→ **AUSGEWÄHLTER TEXTAUSZUG**
Lebensmittelausgabe in Geesthacht: Geestküche will möglicherweise die Preise erhöhen
Eine Sonderrolle nimmt die Geestküche ein. Sie war als Suppenküche von der Fraueninitiative Geesthacht mit Ein-Euro-Jobbern für Bedürftige konzipiert. Inzwischen ist sie eine Lebensmittelausgabe. Leiterin Irene Halaftris-Grube: „Vor Corona haben wir gekocht, jetzt verteilen wir mit den Ehrenamtlichen jeden Freitag Lebensmittel an 50 bis 100 Bedürftige.“
Schwindende Lebensmittelspenden drückten die Möglichkeiten stärker als explodierende Spritkosten für das eine Fahrzeug, erläutert Halaftris-Grube. „Wenn es so weitergeht, kommen wir nicht umhin, die Preise zu erhöhen. Bislang zahlen Erwachsene 1,50 Euro, Kinder 80 Cent.“ Im Gespräch sei eine Anhebung von 50 Cent je Erwachsenem. Sie wolle sich nicht über fehlende Unterstützung beklagen, schließlich nutze man Räumlichkeiten der Stadt kostenfrei. „Ein Zuschuss, um etwas für Bedürftige hinzukaufen zu können, wäre aber schön“.
Auf noch eine weitere Art Hilfe hofft der Leiter der Tafel Schwarzenbek. „Wir können Arabisch, Persisch und andere Sprachen abdecken“, so Martin Lenz. Aktuell seien Menschen gesucht, die Ukrainisch oder Russisch sprechen, damit man sich mit den neuen Flüchtlingen verständigen könne.

→ **WORUM ES GEHT**
Prüfe anhand des Texts über die Geestküche, ob die folgenden Aussagen zutreffen: (a) Die Geestküche kocht heute jeden Freitag für Bedürftige. (b) Erwachsene zahlen bislang 1,50 Euro. (c) Für die Räume der Stadt zahlt die Geestküche Miete. Antworte jeweils mit Ja oder Nein und zitiere die entscheidenden Worte wörtlich.

→ **DATENAUSZUG**
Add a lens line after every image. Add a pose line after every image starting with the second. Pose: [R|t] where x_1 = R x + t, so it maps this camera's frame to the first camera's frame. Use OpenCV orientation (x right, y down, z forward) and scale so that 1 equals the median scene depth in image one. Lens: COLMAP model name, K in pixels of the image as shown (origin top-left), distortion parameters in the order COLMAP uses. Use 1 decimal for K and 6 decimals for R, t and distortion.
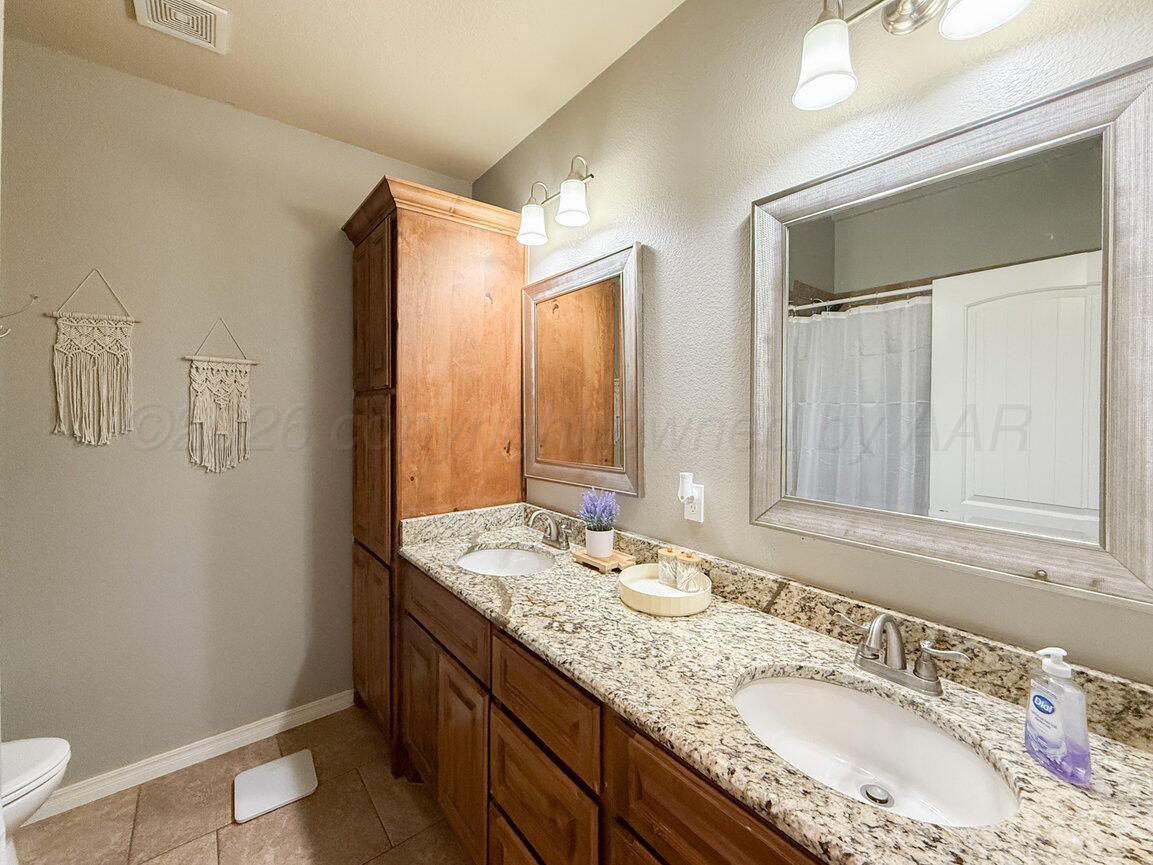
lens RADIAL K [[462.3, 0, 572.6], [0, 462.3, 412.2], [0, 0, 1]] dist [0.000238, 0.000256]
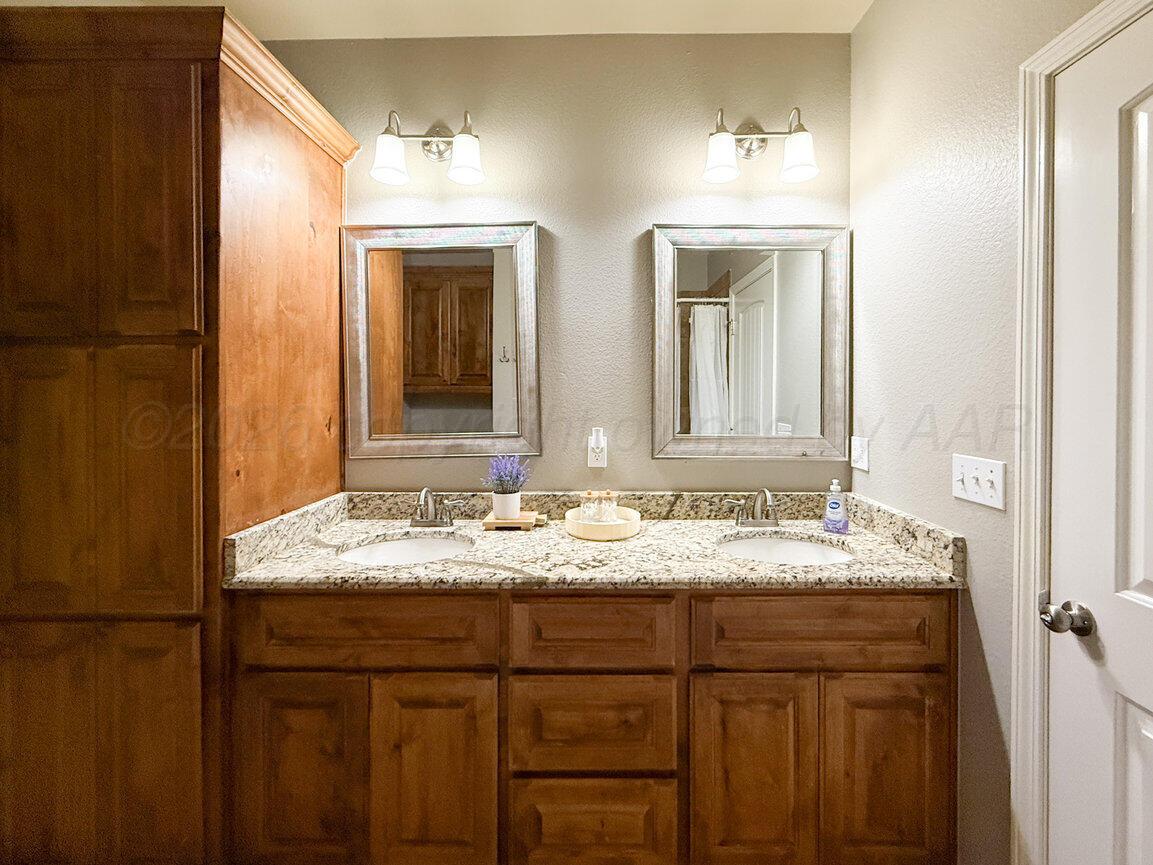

→ **LÖSUNG DER AUFGABE**
(a) Nein: „Vor Corona haben wir gekocht, jetzt verteilen wir mit den Ehrenamtlichen jeden Freitag Lebensmittel an 50 bis 100 Bedürftige.“
(b) Ja: „Bislang zahlen Erwachsene 1,50 Euro, Kinder 80 Cent.“
(c) Nein: „schließlich nutze man Räumlichkeiten der Stadt kostenfrei“